Objective: Update the records below, changing every "common name" to "vernacular name" and leaving everything else as it is.

--- START OF Available records ---

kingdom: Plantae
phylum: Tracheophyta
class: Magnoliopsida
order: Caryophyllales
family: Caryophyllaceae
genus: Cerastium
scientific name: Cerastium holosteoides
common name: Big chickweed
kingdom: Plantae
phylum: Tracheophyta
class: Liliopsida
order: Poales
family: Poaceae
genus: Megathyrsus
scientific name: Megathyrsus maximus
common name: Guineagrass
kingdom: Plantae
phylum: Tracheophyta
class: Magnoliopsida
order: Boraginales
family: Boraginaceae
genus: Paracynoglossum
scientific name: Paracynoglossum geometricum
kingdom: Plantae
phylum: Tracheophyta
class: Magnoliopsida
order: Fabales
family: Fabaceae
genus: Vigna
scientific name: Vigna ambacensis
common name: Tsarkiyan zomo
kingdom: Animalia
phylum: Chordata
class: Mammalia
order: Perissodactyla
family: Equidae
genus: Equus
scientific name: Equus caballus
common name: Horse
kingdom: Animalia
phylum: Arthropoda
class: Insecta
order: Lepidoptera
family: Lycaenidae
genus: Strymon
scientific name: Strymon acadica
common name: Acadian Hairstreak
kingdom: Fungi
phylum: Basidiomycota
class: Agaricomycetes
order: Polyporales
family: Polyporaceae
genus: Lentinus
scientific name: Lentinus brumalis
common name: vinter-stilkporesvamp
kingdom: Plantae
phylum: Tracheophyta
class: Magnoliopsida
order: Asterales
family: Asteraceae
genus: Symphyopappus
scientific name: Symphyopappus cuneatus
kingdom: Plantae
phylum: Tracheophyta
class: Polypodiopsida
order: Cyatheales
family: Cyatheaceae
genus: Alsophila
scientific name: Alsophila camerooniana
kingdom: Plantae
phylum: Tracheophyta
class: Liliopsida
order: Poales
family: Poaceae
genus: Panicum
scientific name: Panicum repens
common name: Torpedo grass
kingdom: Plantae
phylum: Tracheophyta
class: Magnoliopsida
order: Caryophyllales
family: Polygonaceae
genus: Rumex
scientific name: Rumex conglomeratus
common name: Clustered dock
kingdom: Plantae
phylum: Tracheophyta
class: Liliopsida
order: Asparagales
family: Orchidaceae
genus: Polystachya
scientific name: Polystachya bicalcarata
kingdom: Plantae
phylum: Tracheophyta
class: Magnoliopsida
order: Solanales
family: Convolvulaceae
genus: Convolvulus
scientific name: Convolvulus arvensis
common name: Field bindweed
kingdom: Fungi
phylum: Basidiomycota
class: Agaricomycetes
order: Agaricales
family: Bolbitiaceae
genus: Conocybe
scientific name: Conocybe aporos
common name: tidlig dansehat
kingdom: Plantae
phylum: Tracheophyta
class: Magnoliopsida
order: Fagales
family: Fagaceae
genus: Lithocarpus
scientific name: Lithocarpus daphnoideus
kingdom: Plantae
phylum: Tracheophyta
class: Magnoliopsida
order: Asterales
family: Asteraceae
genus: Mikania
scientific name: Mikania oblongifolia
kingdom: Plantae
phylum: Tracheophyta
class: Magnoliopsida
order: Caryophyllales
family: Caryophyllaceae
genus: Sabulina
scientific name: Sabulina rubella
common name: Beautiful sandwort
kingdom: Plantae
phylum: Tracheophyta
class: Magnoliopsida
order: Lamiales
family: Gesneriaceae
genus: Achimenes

--- END OF Available records ---

Final result:
kingdom: Plantae
phylum: Tracheophyta
class: Magnoliopsida
order: Caryophyllales
family: Caryophyllaceae
genus: Cerastium
scientific name: Cerastium holosteoides
vernacular name: Big chickweed
kingdom: Plantae
phylum: Tracheophyta
class: Liliopsida
order: Poales
family: Poaceae
genus: Megathyrsus
scientific name: Megathyrsus maximus
vernacular name: Guineagrass
kingdom: Plantae
phylum: Tracheophyta
class: Magnoliopsida
order: Boraginales
family: Boraginaceae
genus: Paracynoglossum
scientific name: Paracynoglossum geometricum
kingdom: Plantae
phylum: Tracheophyta
class: Magnoliopsida
order: Fabales
family: Fabaceae
genus: Vigna
scientific name: Vigna ambacensis
vernacular name: Tsarkiyan zomo
kingdom: Animalia
phylum: Chordata
class: Mammalia
order: Perissodactyla
family: Equidae
genus: Equus
scientific name: Equus caballus
vernacular name: Horse
kingdom: Animalia
phylum: Arthropoda
class: Insecta
order: Lepidoptera
family: Lycaenidae
genus: Strymon
scientific name: Strymon acadica
vernacular name: Acadian Hairstreak
kingdom: Fungi
phylum: Basidiomycota
class: Agaricomycetes
order: Polyporales
family: Polyporaceae
genus: Lentinus
scientific name: Lentinus brumalis
vernacular name: vinter-stilkporesvamp
kingdom: Plantae
phylum: Tracheophyta
class: Magnoliopsida
order: Asterales
family: Asteraceae
genus: Symphyopappus
scientific name: Symphyopappus cuneatus
kingdom: Plantae
phylum: Tracheophyta
class: Polypodiopsida
order: Cyatheales
family: Cyatheaceae
genus: Alsophila
scientific name: Alsophila camerooniana
kingdom: Plantae
phylum: Tracheophyta
class: Liliopsida
order: Poales
family: Poaceae
genus: Panicum
scientific name: Panicum repens
vernacular name: Torpedo grass
kingdom: Plantae
phylum: Tracheophyta
class: Magnoliopsida
order: Caryophyllales
family: Polygonaceae
genus: Rumex
scientific name: Rumex conglomeratus
vernacular name: Clustered dock
kingdom: Plantae
phylum: Tracheophyta
class: Liliopsida
order: Asparagales
family: Orchidaceae
genus: Polystachya
scientific name: Polystachya bicalcarata
kingdom: Plantae
phylum: Tracheophyta
class: Magnoliopsida
order: Solanales
family: Convolvulaceae
genus: Convolvulus
scientific name: Convolvulus arvensis
vernacular name: Field bindweed
kingdom: Fungi
phylum: Basidiomycota
class: Agaricomycetes
order: Agaricales
family: Bolbitiaceae
genus: Conocybe
scientific name: Conocybe aporos
vernacular name: tidlig dansehat
kingdom: Plantae
phylum: Tracheophyta
class: Magnoliopsida
order: Fagales
family: Fagaceae
genus: Lithocarpus
scientific name: Lithocarpus daphnoideus
kingdom: Plantae
phylum: Tracheophyta
class: Magnoliopsida
order: Asterales
family: Asteraceae
genus: Mikania
scientific name: Mikania oblongifolia
kingdom: Plantae
phylum: Tracheophyta
class: Magnoliopsida
order: Caryophyllales
family: Caryophyllaceae
genus: Sabulina
scientific name: Sabulina rubella
vernacular name: Beautiful sandwort
kingdom: Plantae
phylum: Tracheophyta
class: Magnoliopsida
order: Lamiales
family: Gesneriaceae
genus: Achimenes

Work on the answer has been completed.